Among the thorny questions they’re asking: Who knew what, when? Did an executive commit a crime or just exhibit bad judgement? And to what standard do we hold leaders in a society that has developed a high tolerance for scandal?
Now, we are starting to get answers—and some corporate heads are starting to roll.
But if Ruemmler and Sulayem have faced professional consequences for their association with Epstein, many others have not. The slow, cautious-to-the-point-of-tepid response of the business world to its leaders’ chummy correspondence with a known sex offender reveals a confounding aspect of the Epstein saga: The documents released so far don’t offer proof that all of his correspondents engaged in criminal behavior. And that grey area can make inaction the most palatable approach in a corporate governance environment in which poor judgement—even exceptionally poor judgement—is not automatically a fireable offense.
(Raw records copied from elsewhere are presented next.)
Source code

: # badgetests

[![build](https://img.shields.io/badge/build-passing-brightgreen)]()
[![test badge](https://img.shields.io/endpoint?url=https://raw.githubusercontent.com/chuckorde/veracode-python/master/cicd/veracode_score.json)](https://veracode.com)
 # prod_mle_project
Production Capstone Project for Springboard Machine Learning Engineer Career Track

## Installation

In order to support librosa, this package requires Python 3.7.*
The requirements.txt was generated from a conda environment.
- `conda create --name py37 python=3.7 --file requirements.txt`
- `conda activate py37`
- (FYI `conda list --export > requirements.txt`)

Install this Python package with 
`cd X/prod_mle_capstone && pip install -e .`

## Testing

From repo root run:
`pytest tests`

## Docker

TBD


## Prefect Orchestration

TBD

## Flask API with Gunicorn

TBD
There’s public pressure on companies that employ people named in the Epstein files to act. Questions like “why haven’t they been fired?” or “why weren’t they fired sooner?” are being asked online, by customers, and by clients.
But whether bad judgment costs someone their job is not black and white; it often comes down to a cost-benefit analysis on the part of people with hiring and firing authority, says Jill Fisch, a professor of business law at the University of Pennsylvania’s Penn Carey Law School. “So bad judgment, but weighed against whatever we think the virtues or advantages or strengths of this particular person are.” (Ruemmler, a former counsel to Bill Clinton and Barack Obama, was seen as a superstar.)
And there are a few other factors tipping the scales in favor of Epstein’s associates. For one, the number of business elites in Epstein’s network is now so vast that the public outrage and pressure on CEOs and boards to act is spread thin. “It’s kind of an obvious thing for a board to feel like, ‘Gee, lots of top executives, lots of respected people in industry and finance had some sort of connection [to Epstein]. Therefore, we don’t expect them all to be shunned from industry,” Fisch says.
There may also be a desire among decision makers to be more deliberate in defenestrations than during the MeToo era, when corporate cancellations were swift and arguably, in some cases, rash. “There was a time, possibly, when our instinct to cancel people was overly zealous, and this, in part, might be that we don’t want to keep doing that,” Fisch explains.
“There’s sort of mimicking,” he says. “There’s sort of an environment where stuff that previously would have been sanctioned is no longer being sanctioned.”
Whatever the reasons, the business world’s apparent reluctance to take its own swift, decisive action against Epstein’s inner circle risks setting the moral bar so low—that illegal acts are the only disqualifier—that it dissolves what little public trust the sector has left.
“Nobody has a right to be a CEO or a managing partner of a huge law firm; that’s an enormous privilege,” says Archon Fung, professor of citizenship and self-government at the Harvard Kennedy School. “Part of why you’re elevated to that position is people think you have really good judgment, certainly about the business part. So is it appropriate in society to say, well, judgment about character and standards of behavior is an important part of what we demand of these people? So far, in the U.S., the answer seems to be no.”